- _TASK STATEMENT_
From the records below, work out how many lines contain "atualização". Reply with that number alone.

(DATA IN THIS EXERCISE begins)

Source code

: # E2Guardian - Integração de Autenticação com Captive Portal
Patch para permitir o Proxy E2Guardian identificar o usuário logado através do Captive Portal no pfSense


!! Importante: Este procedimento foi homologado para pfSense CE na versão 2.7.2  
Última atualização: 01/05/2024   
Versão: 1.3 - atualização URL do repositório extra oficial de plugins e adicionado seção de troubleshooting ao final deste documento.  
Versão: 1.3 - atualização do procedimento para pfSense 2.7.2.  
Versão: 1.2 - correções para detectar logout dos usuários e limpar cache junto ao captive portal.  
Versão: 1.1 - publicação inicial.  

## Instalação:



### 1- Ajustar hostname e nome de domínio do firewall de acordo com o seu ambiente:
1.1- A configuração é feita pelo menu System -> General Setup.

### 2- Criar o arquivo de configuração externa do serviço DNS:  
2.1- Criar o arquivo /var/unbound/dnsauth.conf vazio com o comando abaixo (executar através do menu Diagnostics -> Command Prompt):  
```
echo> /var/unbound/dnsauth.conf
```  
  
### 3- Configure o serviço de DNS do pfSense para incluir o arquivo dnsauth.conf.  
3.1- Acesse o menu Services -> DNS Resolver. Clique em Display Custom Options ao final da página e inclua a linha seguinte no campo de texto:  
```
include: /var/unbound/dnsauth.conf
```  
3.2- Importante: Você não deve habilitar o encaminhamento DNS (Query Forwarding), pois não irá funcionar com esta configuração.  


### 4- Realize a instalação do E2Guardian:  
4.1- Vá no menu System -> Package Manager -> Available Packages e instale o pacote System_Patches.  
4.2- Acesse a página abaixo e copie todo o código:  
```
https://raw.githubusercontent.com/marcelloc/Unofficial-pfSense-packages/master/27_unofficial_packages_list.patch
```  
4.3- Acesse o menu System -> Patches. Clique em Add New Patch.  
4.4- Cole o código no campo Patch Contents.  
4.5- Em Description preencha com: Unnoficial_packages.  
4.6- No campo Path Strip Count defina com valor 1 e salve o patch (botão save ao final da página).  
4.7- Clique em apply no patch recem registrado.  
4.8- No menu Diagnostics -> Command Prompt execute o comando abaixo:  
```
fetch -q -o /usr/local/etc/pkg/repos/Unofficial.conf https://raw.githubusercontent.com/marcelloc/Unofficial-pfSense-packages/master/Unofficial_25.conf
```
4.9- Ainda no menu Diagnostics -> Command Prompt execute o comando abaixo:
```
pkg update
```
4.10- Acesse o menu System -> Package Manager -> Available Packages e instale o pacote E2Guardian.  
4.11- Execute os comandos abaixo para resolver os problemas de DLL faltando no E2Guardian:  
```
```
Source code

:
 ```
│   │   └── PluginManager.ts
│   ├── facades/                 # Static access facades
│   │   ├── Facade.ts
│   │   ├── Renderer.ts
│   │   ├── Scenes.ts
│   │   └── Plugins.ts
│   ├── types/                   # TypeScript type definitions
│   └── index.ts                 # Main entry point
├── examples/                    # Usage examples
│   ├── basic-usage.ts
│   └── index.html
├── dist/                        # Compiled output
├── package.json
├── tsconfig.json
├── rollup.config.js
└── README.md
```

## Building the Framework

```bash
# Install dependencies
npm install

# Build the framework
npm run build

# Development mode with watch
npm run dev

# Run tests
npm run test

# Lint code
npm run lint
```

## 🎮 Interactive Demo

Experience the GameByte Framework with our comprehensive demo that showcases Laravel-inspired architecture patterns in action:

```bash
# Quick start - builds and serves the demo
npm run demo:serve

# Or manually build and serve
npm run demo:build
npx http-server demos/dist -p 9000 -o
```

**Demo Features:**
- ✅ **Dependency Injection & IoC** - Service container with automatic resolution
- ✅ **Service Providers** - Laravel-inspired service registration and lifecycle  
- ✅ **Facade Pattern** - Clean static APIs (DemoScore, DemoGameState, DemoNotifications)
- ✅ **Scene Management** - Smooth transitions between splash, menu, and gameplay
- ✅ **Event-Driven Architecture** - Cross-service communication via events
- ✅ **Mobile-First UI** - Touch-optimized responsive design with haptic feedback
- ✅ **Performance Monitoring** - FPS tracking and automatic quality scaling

(DATA IN THIS EXERCISE ends)

- _SOLUTION FOR THIS PROBLEM_
3